2) You do need to have a general sense of direction where you are going. With a blank mindset of directions, you will make wrong turns with this unit. You can't completely depend on it if you want reach the destination fast. For example, let's say you are on a Freeway 1 and have to go on a connecting Freeway 2 North. And let's say the exit from Freeway 1 is same for both South and North of Freeway 2. This unit tells you first "take exit 10 to Freeway 2 South on right and keep right". You have to pay attention to that "keep right" part and ignore "South" part. And after you actually take exit and are very close to North/South separation, then it tells you "take exit 10 to Freeway 2 North on right". Once I followed the South part and ended up in wrong direction on Freeway 2. You'll get used to this quirk after first couple of uses though. Again, the highlighted path is correct. Ignore the spoken directions and follow the path.

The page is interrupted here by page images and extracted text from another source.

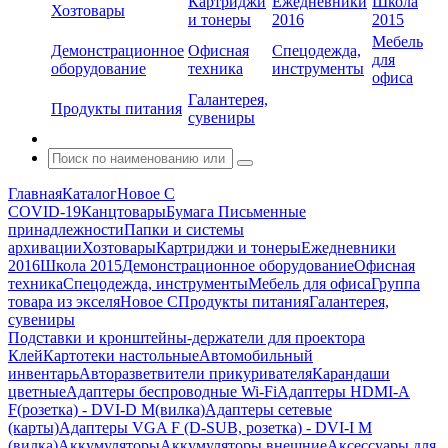
Картриджи
Ежедневники
Школа
Хозтовары
и тонеры
2016
2015
Мебель
Демонстрационное
Офисная
Спецодежда,
для
оборудование
техника
инструменты
офиса
Галантерея,
Продукты питания
сувениры
Главная
Каталог
Новое С
COVID-19
Канцтовары
Бумага
Письменные
принадлежности
Папки и системы
архивации
Хозтовары
Картриджи и тонеры
Ежедневники
2016
Школа 2015
Демонстрационное оборудование
Офисная
техника
Спецодежда, инструменты
Мебель для офиса
Группа
товара из экселя
Новое С
Продукты питания
Галантерея,
сувениры
Подставки и кронштейны-держатели для проектора
Клей
Картотеки настольные
Автомобильный
инвентарь
Авторазветвители прикуривателя
Карандаши
цветные
Адаптеры беспроводные Wi-Fi
Адаптеры HDMI-A
F(розетка) - DVI-D M(вилка)
Адаптеры сетевые
(карты)
Адаптеры VGA F (D-SUB, розетка) - DVI-I M
(вилка)
Аккумуляторы
Аккумуляторы внешние
Аксессуары для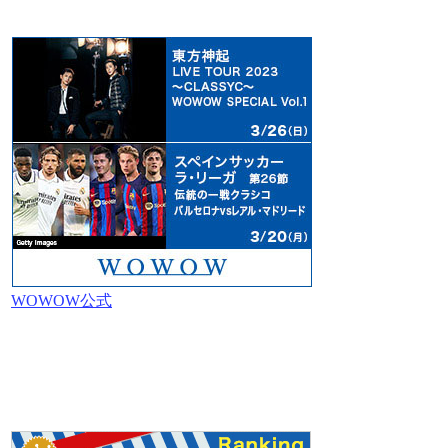
WOWOW公式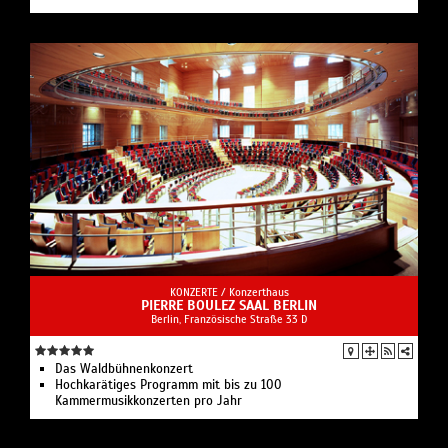
KONZERTE /
Konzerthaus
PIERRE BOULEZ SAAL BERLIN
Berlin, Französische Straße 33 D
Das Waldbühnenkonzert
Hochkarätiges Programm mit bis zu 100
Kammermusikkonzerten pro Jahr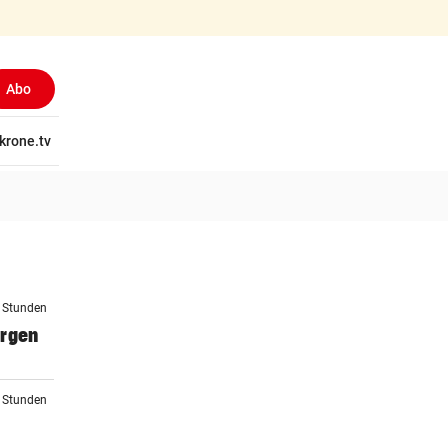
Abo
tschaft
krone.tv
Wissen
Gericht
Kolumnen
Freizeit
Reise
Ti
5 Stunden
orgen
5 Stunden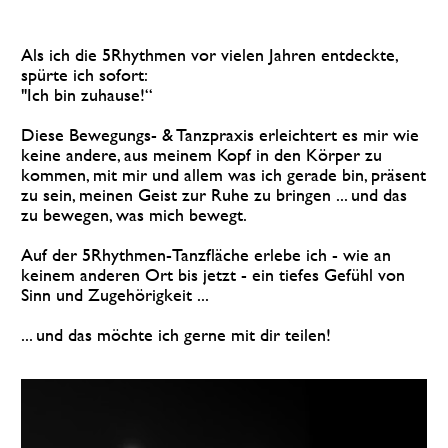
Als ich die 5Rhythmen vor vielen Jahren entdeckte, 
spürte ich sofort:  
"Ich bin zuhause!“ 
Diese Bewegungs- & Tanzpraxis erleichtert es mir wie 
keine andere, aus meinem Kopf in den Körper zu 
kommen, mit mir und allem was ich gerade bin, präsent 
zu sein, meinen Geist zur Ruhe zu bringen ... und das 
zu bewegen, was mich bewegt. 
Auf der 5Rhythmen-Tanzfläche erlebe ich - wie an 
keinem anderen Ort bis jetzt - ein tiefes Gefühl von 
Sinn und Zugehörigkeit ... 
... und das möchte ich gerne mit dir teilen! 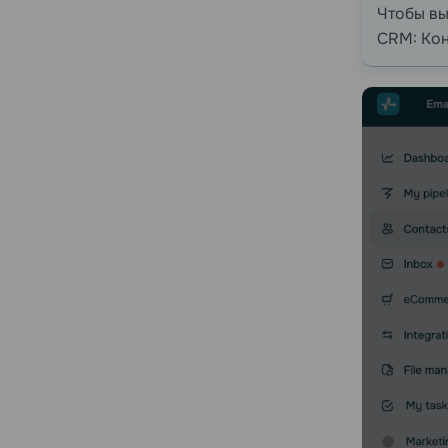
Чтобы вы
CRM: Кон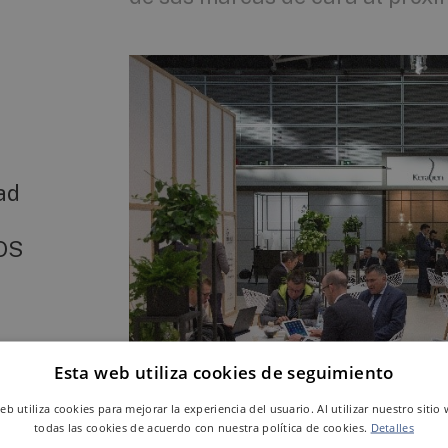
dad
ROS
ará
Esta web utiliza cookies de seguimiento
web utiliza cookies para mejorar la experiencia del usuario. Al utilizar nuestro sitio
todas las cookies de acuerdo con nuestra política de cookies.
Detalles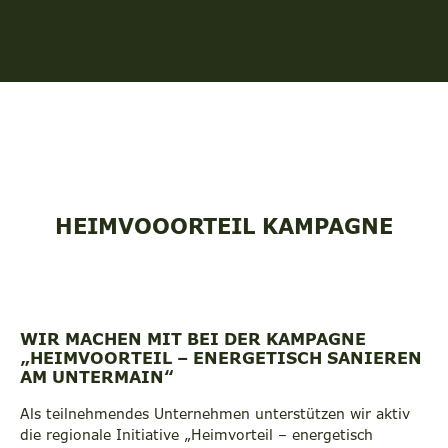
HEIMVOOORTEIL KAMPAGNE
WIR MACHEN MIT BEI DER KAMPAGNE
„HEIMVOORTEIL – ENERGETISCH SANIEREN
AM UNTERMAIN“
Als teilnehmendes Unternehmen unterstützen wir aktiv
die regionale Initiative „Heimvorteil – energetisch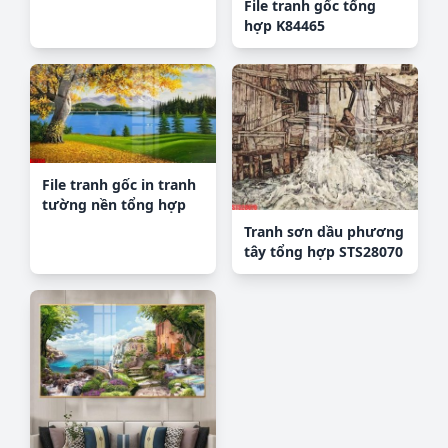
File tranh gốc tổng
hợp K84465
File tranh gốc in tranh
tường nền tổng hợp
H27304
Tranh sơn dầu phương
tây tổng hợp STS28070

3) It doesn't seem to pick the closest Freeway on-ramp when it's a bit out of your way. It insists on taking the closest on-ramp that's on the way you are heading even if it involves going through more city lights than going backwards and taking faster on-ramp. Again, your general sense of the area is useful here.
4) Traffic feature is actually working and is useful. It did route me around the traffic once. You can find out if your metro area is supported at totaltraffic dot com. That's where these units get traffic updates from.

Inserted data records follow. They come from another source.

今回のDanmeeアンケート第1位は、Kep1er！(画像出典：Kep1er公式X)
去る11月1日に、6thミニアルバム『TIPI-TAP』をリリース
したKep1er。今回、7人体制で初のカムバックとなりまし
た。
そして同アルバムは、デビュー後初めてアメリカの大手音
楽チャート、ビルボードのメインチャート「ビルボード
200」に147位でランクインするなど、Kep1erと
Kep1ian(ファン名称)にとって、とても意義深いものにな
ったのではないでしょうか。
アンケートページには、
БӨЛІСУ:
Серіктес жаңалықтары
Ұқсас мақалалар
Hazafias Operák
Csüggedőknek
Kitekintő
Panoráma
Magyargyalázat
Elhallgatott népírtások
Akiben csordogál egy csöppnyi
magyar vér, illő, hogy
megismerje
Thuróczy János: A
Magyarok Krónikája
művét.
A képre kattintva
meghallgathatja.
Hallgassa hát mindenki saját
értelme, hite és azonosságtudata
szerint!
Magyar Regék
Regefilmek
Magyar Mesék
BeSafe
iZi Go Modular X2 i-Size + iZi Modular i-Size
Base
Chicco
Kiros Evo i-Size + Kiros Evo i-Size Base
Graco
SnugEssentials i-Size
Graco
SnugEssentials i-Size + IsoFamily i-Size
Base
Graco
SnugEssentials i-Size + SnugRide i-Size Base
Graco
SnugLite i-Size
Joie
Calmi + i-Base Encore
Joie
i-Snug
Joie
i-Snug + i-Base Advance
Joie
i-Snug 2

5) Other feature useful is automatic re-routing. When you make a wrong turn and end up somewhere else, it'll get you on track.
6) I also noticed that the GPS converges well at 30-40 mile speeds vs. 60-70mph i.e. the location where it tells you you are is more accurate when you are moving less than 30-40mph than when you are moving at 60-70mph. That's understandable. The real military accurate GPSs cost thousands of dollars. Most of these consumer GPSs are slow converging and hence have some heuristic (aka guesstimate) based on your speed, the map database and the direction you are heading to figure where exactly you are.